Through its investigation, the Committee identified several claims and challenges that, absent a settlement, it intended to file against the Prepetition Secured Parties. Rather than litigate the matter and expend fees that these estates cannot easily bear, the Committee, the Prepetition Secured Parties, the DIP Secured Parties and the Debtors have been involved in extensive negotiations to seek a resolution of the Committee’s claims. The Parties engaged in multiple telephone conversations over several weeks in an effort to resolve this matter consensually. Those efforts were hard-fought at arms’ length and culminated in the [second] Settlement Agreement."
Under the second settlement, the Prepetition Lenders have agreed to transfer to the Debtors’ estates (a) $400,000 in cash no later than 3 business days after entry of the Bankruptcy Court’s order approving the Settlement Agreement (the “Initial Settlement Payment”) and (b) solely to the extent a Plan containing specified conditions is confirmed by the Bankruptcy Court, $100,000 in cash on the effective date of such Plan (such amount, together with the Initial Settlement Payment, the "Settlement Payment”).

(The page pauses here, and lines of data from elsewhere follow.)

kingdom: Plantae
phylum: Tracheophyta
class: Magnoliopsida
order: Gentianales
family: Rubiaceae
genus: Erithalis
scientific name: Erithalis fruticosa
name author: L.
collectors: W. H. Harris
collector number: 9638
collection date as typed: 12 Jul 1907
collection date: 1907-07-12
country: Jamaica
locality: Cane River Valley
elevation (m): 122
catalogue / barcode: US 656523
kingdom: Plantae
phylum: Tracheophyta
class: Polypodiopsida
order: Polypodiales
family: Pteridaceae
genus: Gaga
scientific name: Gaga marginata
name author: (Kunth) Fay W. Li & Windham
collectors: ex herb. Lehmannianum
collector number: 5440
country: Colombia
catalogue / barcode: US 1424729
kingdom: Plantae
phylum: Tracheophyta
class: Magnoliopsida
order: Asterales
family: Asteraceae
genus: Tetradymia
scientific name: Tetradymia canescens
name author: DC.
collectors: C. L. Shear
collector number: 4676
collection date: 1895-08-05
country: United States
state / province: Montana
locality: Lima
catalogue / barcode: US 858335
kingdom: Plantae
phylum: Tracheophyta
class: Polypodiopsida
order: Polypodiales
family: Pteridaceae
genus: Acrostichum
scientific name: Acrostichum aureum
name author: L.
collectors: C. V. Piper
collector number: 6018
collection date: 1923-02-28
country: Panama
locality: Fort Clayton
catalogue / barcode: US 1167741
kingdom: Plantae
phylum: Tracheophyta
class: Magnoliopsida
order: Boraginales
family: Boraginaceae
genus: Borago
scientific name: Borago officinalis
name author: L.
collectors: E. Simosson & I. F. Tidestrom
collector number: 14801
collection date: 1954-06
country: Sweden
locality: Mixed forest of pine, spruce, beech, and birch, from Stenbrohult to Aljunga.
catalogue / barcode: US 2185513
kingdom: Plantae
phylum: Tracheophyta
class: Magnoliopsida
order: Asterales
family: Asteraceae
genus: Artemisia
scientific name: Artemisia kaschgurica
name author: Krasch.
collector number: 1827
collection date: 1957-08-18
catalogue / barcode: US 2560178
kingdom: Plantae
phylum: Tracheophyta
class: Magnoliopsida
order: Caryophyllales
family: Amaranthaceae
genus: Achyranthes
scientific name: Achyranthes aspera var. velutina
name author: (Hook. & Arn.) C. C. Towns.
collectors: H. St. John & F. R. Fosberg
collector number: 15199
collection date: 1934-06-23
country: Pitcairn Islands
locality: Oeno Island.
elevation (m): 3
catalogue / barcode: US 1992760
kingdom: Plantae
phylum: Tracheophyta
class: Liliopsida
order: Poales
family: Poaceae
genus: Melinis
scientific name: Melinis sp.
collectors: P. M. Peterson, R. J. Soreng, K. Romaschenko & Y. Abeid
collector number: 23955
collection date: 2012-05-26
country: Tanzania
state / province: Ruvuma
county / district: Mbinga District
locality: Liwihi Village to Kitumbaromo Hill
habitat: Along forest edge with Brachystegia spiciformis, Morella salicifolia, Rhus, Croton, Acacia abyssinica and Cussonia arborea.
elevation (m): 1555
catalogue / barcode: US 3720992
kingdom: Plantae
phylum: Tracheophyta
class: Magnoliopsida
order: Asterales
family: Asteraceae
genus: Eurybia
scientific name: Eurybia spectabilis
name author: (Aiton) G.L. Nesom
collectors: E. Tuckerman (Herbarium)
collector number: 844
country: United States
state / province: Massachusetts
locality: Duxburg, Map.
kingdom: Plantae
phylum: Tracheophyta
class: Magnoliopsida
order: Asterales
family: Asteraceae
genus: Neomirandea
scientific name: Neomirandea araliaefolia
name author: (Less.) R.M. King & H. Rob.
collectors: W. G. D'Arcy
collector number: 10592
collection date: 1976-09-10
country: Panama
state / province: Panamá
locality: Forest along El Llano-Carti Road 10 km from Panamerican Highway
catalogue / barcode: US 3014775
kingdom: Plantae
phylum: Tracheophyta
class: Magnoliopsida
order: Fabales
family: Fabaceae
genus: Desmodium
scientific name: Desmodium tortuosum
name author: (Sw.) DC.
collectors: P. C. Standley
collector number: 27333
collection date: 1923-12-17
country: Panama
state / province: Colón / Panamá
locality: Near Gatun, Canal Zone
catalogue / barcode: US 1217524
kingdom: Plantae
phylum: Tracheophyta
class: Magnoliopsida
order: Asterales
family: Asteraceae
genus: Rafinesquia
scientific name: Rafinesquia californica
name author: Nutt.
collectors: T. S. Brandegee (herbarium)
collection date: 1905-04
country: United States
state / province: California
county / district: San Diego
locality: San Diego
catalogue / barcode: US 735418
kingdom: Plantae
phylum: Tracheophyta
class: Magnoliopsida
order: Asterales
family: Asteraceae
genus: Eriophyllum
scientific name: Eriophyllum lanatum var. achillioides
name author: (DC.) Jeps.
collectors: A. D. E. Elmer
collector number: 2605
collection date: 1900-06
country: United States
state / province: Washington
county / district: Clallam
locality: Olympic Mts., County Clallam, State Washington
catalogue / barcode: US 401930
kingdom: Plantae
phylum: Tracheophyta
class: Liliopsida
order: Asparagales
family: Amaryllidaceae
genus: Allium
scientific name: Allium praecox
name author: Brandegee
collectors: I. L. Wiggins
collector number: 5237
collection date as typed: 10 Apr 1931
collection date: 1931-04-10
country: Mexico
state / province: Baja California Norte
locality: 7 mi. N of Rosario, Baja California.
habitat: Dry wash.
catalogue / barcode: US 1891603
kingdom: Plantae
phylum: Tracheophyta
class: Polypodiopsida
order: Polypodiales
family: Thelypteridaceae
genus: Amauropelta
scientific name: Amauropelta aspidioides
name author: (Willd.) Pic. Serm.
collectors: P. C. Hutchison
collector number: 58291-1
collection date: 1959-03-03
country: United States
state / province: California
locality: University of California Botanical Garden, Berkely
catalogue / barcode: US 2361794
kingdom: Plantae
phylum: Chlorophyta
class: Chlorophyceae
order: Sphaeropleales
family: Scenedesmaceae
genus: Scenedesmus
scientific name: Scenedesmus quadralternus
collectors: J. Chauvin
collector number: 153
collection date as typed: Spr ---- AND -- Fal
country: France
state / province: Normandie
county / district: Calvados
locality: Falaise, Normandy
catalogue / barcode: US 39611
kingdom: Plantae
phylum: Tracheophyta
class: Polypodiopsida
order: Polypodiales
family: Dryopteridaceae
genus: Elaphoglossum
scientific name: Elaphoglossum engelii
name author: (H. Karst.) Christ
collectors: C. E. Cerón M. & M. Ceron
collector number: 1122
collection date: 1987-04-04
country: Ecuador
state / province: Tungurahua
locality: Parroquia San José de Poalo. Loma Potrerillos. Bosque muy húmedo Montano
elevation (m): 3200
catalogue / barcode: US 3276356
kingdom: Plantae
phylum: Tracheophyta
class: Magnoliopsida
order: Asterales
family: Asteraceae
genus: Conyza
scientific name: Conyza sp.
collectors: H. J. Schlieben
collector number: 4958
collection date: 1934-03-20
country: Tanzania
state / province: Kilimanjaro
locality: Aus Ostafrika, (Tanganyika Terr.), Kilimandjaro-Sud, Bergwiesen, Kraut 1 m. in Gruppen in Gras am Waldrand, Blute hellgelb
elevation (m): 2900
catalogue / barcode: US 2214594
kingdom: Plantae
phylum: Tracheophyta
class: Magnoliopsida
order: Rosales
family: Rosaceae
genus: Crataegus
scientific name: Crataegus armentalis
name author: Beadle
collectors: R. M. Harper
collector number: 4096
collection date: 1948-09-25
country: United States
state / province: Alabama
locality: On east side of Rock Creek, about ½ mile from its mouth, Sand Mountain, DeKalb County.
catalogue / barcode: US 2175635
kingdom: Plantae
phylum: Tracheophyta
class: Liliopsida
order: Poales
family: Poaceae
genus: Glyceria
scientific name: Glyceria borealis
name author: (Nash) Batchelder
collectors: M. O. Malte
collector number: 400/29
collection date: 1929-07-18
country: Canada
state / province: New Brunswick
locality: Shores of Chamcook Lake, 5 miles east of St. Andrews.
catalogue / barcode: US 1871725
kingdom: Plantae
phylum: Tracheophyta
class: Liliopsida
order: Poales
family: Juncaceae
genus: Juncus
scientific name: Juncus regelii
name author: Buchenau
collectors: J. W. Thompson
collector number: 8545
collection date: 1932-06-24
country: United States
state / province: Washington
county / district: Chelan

In addition, the Prepetition Lenders will receive 50% of all net recoveries paid to general unsecured creditors until the Prepetition Lenders recover an amount equal to the amount of the Settlement Payment (the “Settlement Payment Recovery Amount”), whether such amount is recovered under a Plan, in a case under chapter 7 or otherwise.
The extension motion states, “Since the entry of the Sale Order, and as discussed on the record at the hearing held before this Court on October 13, 2020, the Debtors have been focusing on the best path forward in connection with these Chapter 11 Cases while being mindful of estate resources and potential recoveries to creditors. During this time, the Debtors, the Committee, the Prepetition Lenders and the DIP Lenders have reached a global resolution…The Debtors believe that this is the best path forward for these Chapter 11 Cases, and the Debtors intend to seek confirmation of a joint Plan with the Committee as promptly as possible. However, the current Exclusivity Periods will likely expire before the Debtors and the Committee will be able to confirm a Plan. Therefore, out of an abundance of caution, the Debtors seek a brief but reasonable extension of the Exclusivity Periods to allow the Debtors to effectuate the Lender Settlement and to seek confirmation of a Plan.”
About the Debtors
According to the Debtors: “Rhino Resource Partners LP is a diversified energy limited partnership that is focused on coal and energy related assets and activities, including energy infrastructure investments. Rhino produces metallurgical and steam coal in a variety of basins throughout the United States.”